Keyfi Gözaltılara Son Verilsin!
Son günlerde ivme kazandığı görülen keyfi operasyonlar yeni mağdurlar üretmeye devam ediyor
Son günlerde ivme kazandığı görülen keyfi operasyonlar yeni mağdurlar üretmeye devam ediyor. Bugün sabah erken saatlerden itibaren, İstanbul ve Bursa başta olmak üzere çeşitli illerde polisin yine İslami hassasiyet sahibi kişilere yönelik yeni bir operasyon başlattığı ve çok sayıda kişiyi gözaltına aldığı öğrenildi.
Gözaltına alınanlar arasında geçen yıl Afganistan'da Taliban saflarında savaşırken işgalci Amerikan askerleri tarafından şehid edilen Osman Özkan'ın eşi Zehra Özkan'ın da bulunduğu bildirildi. Bursa'da ikamet etmekte olan Zehra Özkan'ın ne maksatla gözaltına alındığına ilişkin henüz bir bilgi alınabilmiş değil. Bununla birlikte polisin son dönemlerde adeta kampanyaya dönüştürdüğü gözaltılara bakıldığında özellikle cihad bölgelerine giden ya da bunlarla irtibatlı Müslümanları hedef aldığı görülmekte.
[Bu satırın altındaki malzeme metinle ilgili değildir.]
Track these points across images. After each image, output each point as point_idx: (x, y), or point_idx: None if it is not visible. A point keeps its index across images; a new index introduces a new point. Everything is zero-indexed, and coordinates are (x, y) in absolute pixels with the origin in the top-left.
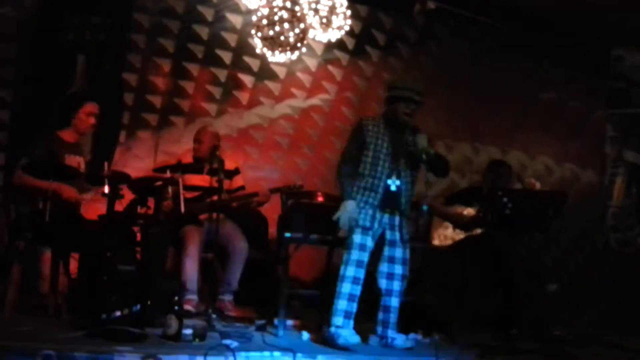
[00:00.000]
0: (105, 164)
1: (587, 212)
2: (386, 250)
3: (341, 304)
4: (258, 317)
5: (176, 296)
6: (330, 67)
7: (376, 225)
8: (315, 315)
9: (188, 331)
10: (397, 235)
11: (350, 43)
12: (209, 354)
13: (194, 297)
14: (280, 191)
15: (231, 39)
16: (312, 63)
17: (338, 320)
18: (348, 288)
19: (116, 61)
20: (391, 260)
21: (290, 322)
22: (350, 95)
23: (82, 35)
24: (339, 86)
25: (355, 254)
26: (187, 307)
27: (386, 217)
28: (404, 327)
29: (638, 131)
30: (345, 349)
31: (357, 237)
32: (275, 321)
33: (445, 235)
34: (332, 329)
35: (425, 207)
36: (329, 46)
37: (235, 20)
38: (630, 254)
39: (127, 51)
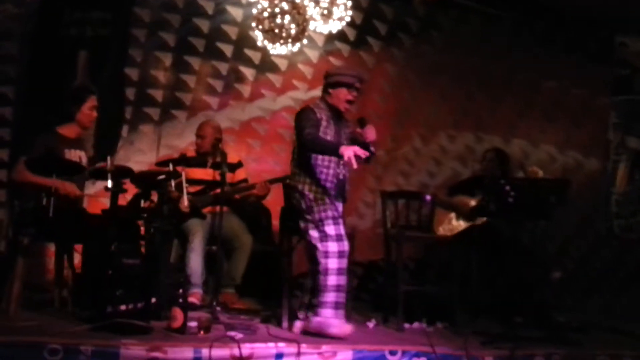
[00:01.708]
0: (108, 158)
1: (590, 199)
2: None
3: (329, 297)
4: (262, 309)
5: (181, 289)
6: (331, 59)
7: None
8: None
9: (193, 323)
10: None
11: (351, 34)
12: (214, 346)
13: (198, 289)
14: (279, 181)
15: (232, 31)
16: (313, 55)
17: (328, 312)
18: (334, 280)
19: (117, 56)
20: None
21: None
22: None
23: (83, 31)
24: None
25: (334, 245)
26: (192, 299)
27: (336, 206)
28: (408, 315)
29: None
30: (338, 337)
31: (331, 229)
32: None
33: (449, 226)
34: (323, 319)
35: (428, 197)
36: (330, 37)
37: (236, 13)
38: (633, 240)
39: (128, 46)
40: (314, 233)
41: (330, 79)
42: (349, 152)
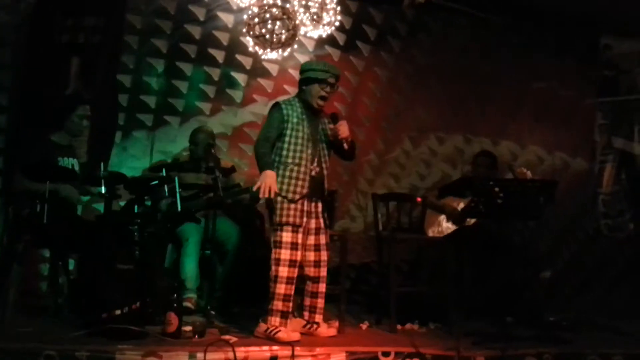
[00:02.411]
0: (102, 164)
1: (578, 199)
2: (312, 239)
3: (277, 305)
4: (256, 313)
5: (175, 294)
6: None
7: (305, 218)
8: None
9: (188, 328)
10: (322, 222)
11: (341, 39)
12: (209, 350)
13: (193, 294)
14: None
15: (223, 37)
16: (304, 59)
17: (275, 321)
18: (283, 289)
19: (110, 63)
20: (318, 248)
21: None
22: (342, 90)
23: (75, 38)
24: None
25: (287, 254)
26: (186, 304)
27: (312, 205)
28: (400, 317)
29: (627, 118)
30: (288, 343)
31: (287, 236)
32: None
33: (439, 228)
34: (270, 326)
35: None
36: (320, 42)
37: (227, 19)
38: (621, 239)
39: (120, 52)
40: (271, 237)
41: (302, 74)
42: (262, 183)
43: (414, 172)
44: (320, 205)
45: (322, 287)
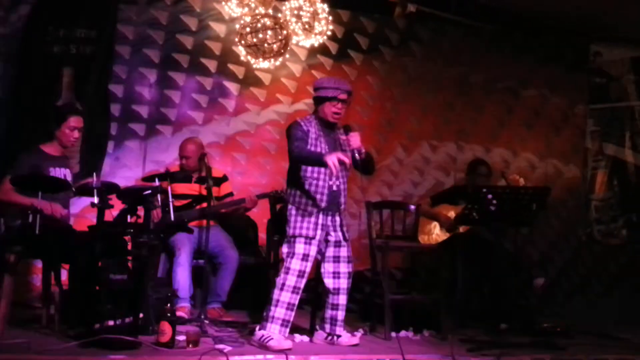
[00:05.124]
0: (94, 174)
1: (570, 206)
2: (331, 251)
3: (279, 312)
4: (251, 322)
5: (168, 303)
6: (314, 72)
7: (319, 231)
8: (307, 317)
9: (181, 337)
10: (340, 234)
11: (333, 48)
12: (203, 359)
13: (186, 303)
14: (267, 197)
15: (215, 47)
16: (296, 69)
17: (275, 328)
18: (288, 297)
19: (102, 73)
20: (336, 260)
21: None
22: None
23: (67, 49)
24: None
25: (297, 264)
26: (180, 313)
27: (329, 219)
28: (395, 324)
29: (618, 125)
30: (280, 351)
31: (299, 247)
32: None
33: (431, 234)
34: (265, 334)
35: (412, 207)
36: (313, 51)
37: (219, 28)
38: (614, 245)
39: (112, 63)
40: (284, 248)
41: (314, 93)
42: (332, 158)
43: (407, 180)
44: (338, 218)
45: (343, 299)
Somut herhangi bir suç isnadı olmaksızın gözaltılarla taciz edilen, sindirilmeye çalışılan bu insanların maruz kaldıkları hukuksuzluğun her zaman yapıldığı gibi yine "el-Kaide" ile ilişkilendirilmek suretiyle örtülmeye çalışılacağı tahmin edilmekte. Oysa bu isnadı doğrulayacak bir delil bulunmadığı ama soyut ve mesnedi bulunmayan şüphelerden hareketle çok sayıda insanın mağdur edildiği biliniyor. Nitekim aynı suçlamayla bu yılın Ocak ayında Konya merkezli olarak yürütülen operasyonlar neticesinde gözaltına alınıp bilahare tutuklanan 37 kişi hakkında aradan beş ay geçmesine rağmen hala dava açılmış değil. Bu durumda çoğu kez keyfi gözaltılarla kamuoyuna "terörist" olarak lanse edilen insanlar hem karalanmış oluyorlar hem de mesnetsiz tutuklama kararları ile fiilen mahkum edilip, cezalandırılıyorlar.
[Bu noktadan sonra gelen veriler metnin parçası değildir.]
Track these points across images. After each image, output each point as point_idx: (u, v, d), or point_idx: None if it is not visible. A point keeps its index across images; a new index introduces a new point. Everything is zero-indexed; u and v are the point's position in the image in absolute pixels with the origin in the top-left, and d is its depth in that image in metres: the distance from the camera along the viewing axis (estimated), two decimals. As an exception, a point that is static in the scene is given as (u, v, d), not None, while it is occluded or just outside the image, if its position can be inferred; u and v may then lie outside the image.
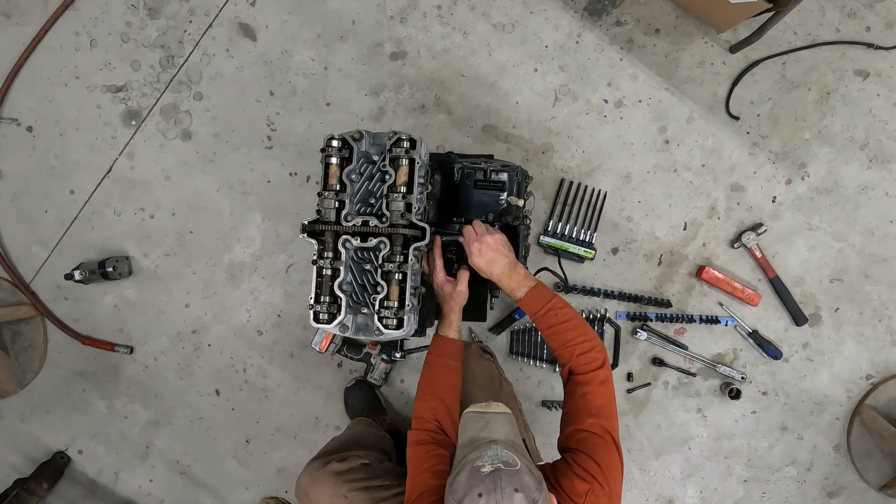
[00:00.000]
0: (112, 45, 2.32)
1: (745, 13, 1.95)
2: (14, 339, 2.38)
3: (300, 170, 2.32)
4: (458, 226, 1.77)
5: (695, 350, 2.31)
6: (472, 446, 1.24)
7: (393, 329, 1.54)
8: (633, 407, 2.34)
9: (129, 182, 2.35)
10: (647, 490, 2.37)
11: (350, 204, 1.58)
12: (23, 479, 2.35)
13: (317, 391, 2.38)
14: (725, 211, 2.29)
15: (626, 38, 2.27)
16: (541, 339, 2.29)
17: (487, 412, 1.32)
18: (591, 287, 2.29)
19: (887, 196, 2.28)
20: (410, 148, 1.55)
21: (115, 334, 2.38)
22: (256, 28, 2.31)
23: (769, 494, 2.36)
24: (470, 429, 1.30)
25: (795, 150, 2.28)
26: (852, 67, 2.25)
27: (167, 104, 2.33)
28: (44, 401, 2.42)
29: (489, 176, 1.83)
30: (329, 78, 2.31)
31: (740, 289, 2.26)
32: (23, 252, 2.37)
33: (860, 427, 2.30)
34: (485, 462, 1.17)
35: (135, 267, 2.35)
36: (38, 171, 2.35)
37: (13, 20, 2.32)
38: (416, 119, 2.30)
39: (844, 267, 2.29)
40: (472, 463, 1.17)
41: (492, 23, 2.28)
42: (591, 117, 2.29)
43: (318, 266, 1.57)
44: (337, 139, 1.57)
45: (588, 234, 2.27)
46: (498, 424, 1.29)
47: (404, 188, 1.55)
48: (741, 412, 2.34)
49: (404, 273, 1.54)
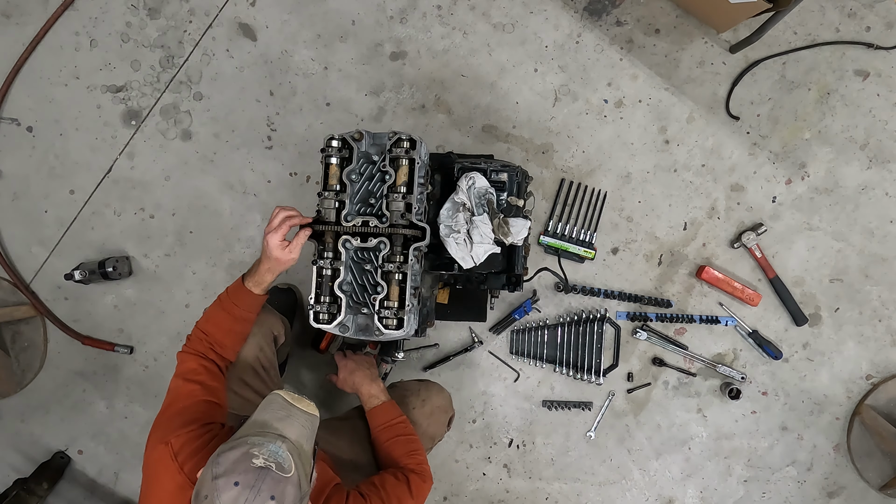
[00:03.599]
0: (112, 45, 2.32)
1: (745, 13, 1.95)
2: (14, 339, 2.38)
3: (300, 170, 2.32)
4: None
5: (695, 350, 2.31)
6: (261, 429, 1.20)
7: (393, 329, 1.54)
8: (633, 407, 2.34)
9: (129, 182, 2.35)
10: (647, 490, 2.37)
11: (350, 204, 1.58)
12: (23, 479, 2.35)
13: (317, 392, 2.38)
14: (725, 211, 2.29)
15: (626, 38, 2.27)
16: (541, 338, 2.29)
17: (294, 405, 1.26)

ABD'nin dostu ve stratejik müttefiki Türkiye devletinin Irak ve Afganistan'da sürmekte olan işgal karşıtı direnişe destek olunmasından neden bu kadar gocunduğunu anlamakta güçlük çekmiyoruz. Mamafih eğer ortada bir hukuk devleti iddiası varsa devlet erkini kullanan güçler eğilimlerine, kaygılarına göre değil yasalarına göre hareket etmeye mecburdurlar. Mevcut yasalardan hareket edildiğinde ise yapılan bu operasyonların hukuki temeli bulunmayan, keyfi tutumlardan ibaret olduğu açıktır. Başta hükümet ve iç işleri bakanlığı olmak üzere tüm sorumluları kamuoyunda İslami kimliğiyle tanınan insanları sindirmeye yönelik bu hukuksuz uygulamalara son vermeye çağırıyoruz.